# [EXERCISE DIRECTIONS]
In the listing below, find each line holding "clientes" and copy it.
--------
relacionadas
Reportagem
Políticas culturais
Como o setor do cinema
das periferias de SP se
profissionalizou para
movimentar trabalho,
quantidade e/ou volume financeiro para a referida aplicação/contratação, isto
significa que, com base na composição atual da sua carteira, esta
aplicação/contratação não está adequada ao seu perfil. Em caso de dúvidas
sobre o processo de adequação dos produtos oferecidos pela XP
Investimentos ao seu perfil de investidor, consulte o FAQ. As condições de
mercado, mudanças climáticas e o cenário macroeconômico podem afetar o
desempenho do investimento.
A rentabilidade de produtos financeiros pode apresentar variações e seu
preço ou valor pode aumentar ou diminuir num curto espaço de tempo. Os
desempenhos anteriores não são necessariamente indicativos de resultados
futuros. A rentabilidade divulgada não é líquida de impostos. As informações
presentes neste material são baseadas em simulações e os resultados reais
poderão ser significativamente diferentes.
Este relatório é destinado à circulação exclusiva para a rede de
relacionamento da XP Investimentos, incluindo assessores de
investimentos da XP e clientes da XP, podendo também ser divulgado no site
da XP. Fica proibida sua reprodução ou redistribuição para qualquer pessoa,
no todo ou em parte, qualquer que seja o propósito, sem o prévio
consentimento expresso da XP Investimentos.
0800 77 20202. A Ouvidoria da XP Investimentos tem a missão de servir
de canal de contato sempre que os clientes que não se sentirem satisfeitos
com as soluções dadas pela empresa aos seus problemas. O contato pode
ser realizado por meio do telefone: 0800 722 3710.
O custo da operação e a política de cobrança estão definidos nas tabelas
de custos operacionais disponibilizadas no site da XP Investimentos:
--------
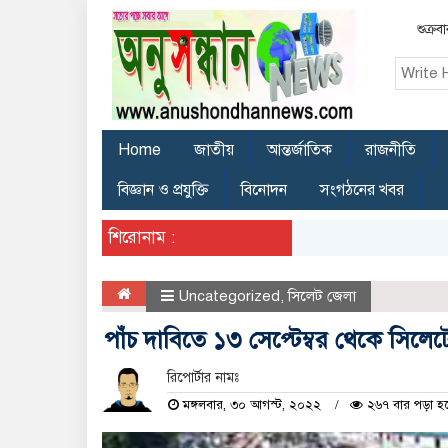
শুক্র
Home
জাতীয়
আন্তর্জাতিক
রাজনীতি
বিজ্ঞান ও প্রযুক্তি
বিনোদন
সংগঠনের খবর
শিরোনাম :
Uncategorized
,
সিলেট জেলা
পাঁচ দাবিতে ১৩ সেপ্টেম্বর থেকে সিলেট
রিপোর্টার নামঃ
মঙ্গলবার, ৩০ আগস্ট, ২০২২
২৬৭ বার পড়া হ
--------
# [TASK ANSWER]
investimentos da XP e clientes da XP, podendo também ser divulgado no site
de canal de contato sempre que os clientes que não se sentirem satisfeitos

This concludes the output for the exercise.